In the records that follow, show each line where the word "teeth" is present.

### Task data ###

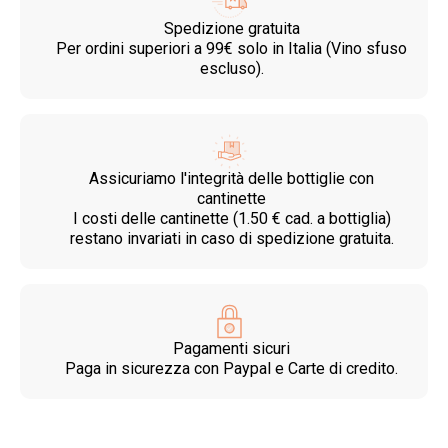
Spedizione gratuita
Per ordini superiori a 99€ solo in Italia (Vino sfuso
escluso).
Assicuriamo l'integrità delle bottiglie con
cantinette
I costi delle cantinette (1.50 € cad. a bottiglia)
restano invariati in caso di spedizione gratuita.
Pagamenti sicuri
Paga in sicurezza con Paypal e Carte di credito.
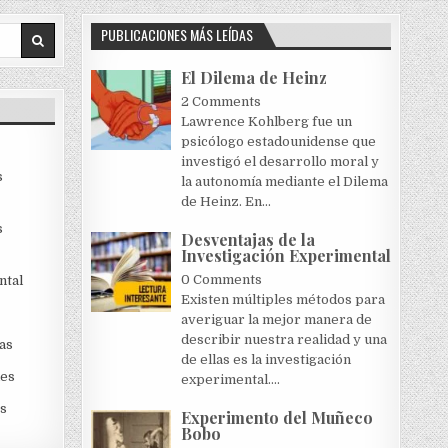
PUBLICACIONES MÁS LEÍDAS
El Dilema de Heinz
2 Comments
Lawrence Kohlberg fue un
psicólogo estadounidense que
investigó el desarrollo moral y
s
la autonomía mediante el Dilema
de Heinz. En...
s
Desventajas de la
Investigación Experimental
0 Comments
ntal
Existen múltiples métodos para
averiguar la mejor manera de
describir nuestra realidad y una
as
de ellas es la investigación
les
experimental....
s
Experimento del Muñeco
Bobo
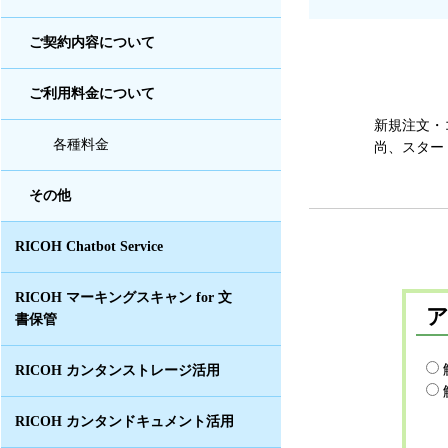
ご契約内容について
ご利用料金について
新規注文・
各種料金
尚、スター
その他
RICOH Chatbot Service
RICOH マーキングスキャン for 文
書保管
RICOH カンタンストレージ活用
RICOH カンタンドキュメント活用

###
### Task data ###

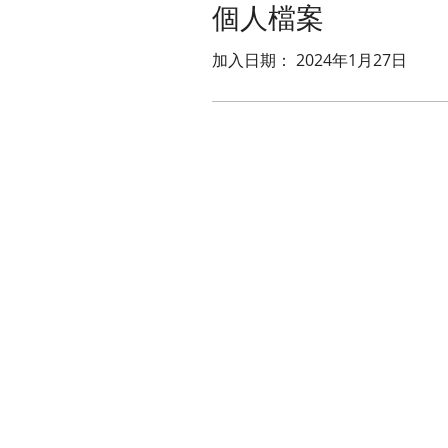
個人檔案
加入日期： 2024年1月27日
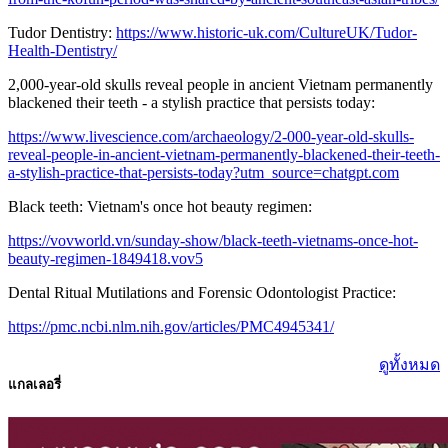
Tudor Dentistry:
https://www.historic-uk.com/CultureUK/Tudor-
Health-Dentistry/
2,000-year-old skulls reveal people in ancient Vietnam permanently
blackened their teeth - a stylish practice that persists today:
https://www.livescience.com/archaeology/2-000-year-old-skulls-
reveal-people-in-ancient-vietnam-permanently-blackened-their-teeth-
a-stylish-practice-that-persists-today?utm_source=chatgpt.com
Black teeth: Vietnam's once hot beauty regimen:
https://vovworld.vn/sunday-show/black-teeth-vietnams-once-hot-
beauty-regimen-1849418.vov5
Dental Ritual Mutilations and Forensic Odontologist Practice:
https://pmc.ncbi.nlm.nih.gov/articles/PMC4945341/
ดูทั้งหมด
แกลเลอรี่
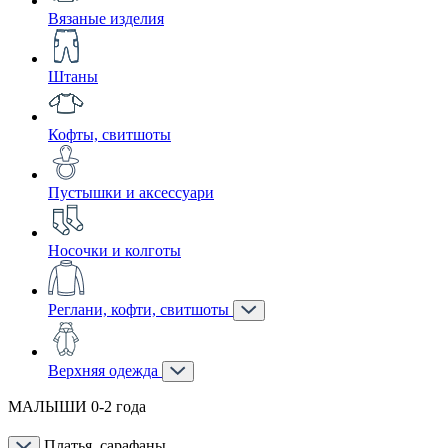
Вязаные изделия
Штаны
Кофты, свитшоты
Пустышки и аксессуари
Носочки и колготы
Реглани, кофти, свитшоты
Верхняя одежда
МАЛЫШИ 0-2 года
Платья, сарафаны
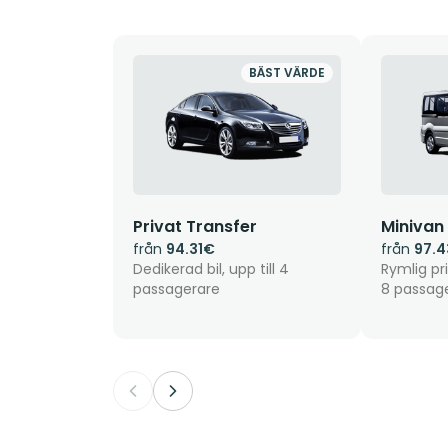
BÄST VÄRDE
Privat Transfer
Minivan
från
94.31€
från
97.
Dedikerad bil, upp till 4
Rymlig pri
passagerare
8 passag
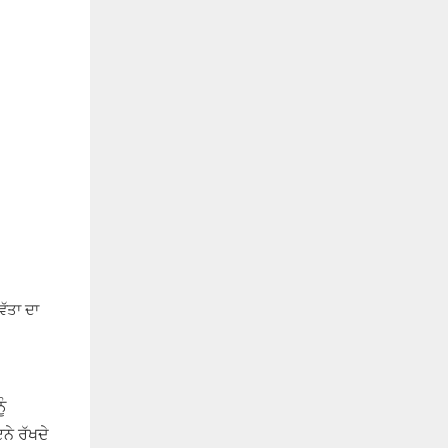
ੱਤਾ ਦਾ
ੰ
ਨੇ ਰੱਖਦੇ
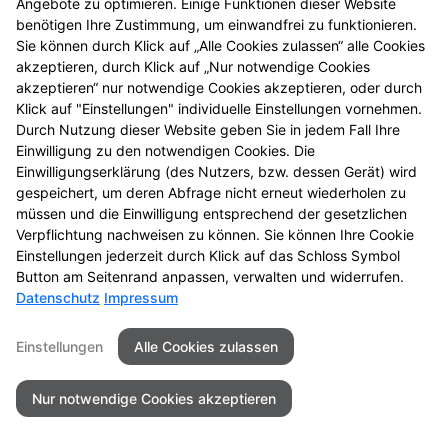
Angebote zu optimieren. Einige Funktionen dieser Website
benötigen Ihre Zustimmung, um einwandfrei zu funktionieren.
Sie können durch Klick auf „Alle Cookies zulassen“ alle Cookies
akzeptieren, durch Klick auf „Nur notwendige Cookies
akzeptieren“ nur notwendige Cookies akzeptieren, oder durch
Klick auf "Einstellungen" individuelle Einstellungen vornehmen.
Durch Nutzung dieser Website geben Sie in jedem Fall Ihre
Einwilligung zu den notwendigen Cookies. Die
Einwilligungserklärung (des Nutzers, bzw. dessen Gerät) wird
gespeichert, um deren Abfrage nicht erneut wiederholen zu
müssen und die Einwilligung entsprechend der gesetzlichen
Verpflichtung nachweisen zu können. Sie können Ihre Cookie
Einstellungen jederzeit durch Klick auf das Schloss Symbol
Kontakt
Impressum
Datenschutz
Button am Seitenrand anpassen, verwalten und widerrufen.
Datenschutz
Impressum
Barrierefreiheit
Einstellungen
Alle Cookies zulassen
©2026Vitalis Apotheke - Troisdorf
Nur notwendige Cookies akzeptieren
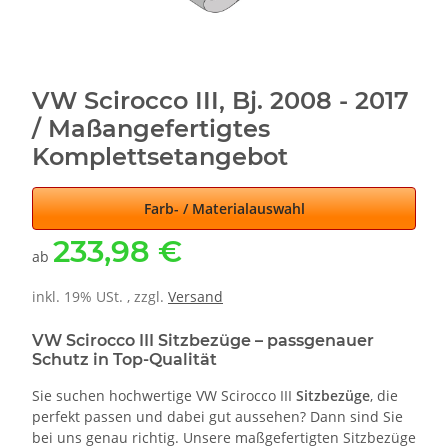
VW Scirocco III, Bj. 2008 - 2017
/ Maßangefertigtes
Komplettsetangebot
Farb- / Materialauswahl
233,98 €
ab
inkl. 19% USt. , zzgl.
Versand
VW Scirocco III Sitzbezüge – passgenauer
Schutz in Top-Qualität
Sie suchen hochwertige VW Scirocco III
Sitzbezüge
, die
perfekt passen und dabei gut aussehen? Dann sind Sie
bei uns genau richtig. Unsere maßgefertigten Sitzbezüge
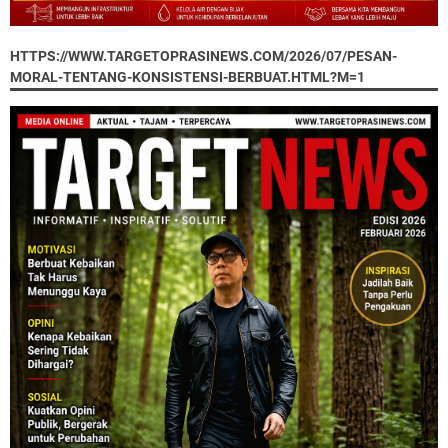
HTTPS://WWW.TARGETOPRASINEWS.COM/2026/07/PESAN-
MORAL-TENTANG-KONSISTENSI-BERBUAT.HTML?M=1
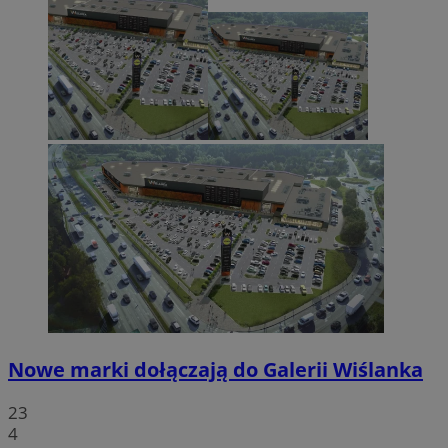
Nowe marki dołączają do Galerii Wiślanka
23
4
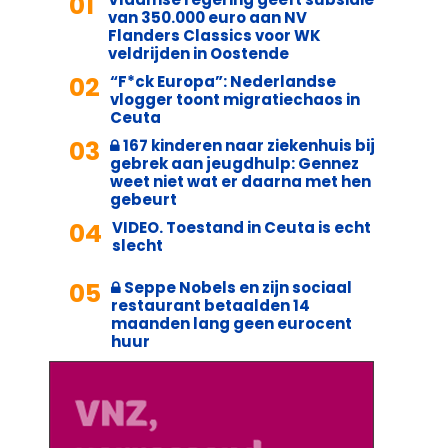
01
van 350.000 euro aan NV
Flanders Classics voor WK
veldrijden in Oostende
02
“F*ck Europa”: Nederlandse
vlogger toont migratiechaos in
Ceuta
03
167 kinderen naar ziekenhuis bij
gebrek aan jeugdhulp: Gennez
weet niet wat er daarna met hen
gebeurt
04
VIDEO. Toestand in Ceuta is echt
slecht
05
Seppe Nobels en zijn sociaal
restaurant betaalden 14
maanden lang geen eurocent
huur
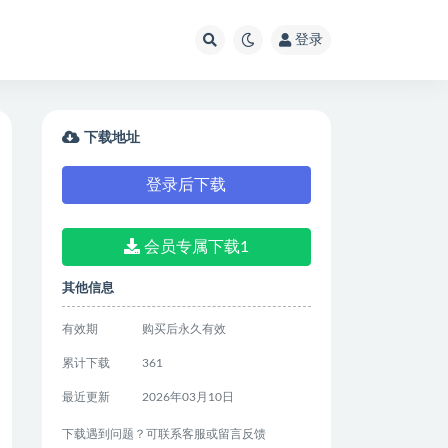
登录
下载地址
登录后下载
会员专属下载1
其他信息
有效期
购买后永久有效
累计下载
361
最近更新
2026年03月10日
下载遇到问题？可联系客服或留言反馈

###

◆ Output of the task:
blackened their teeth - a stylish practice that persists today:
reveal-people-in-ancient-vietnam-permanently-blackened-their-teeth-
Black teeth: Vietnam's once hot beauty regimen:
https://vovworld.vn/sunday-show/black-teeth-vietnams-once-hot-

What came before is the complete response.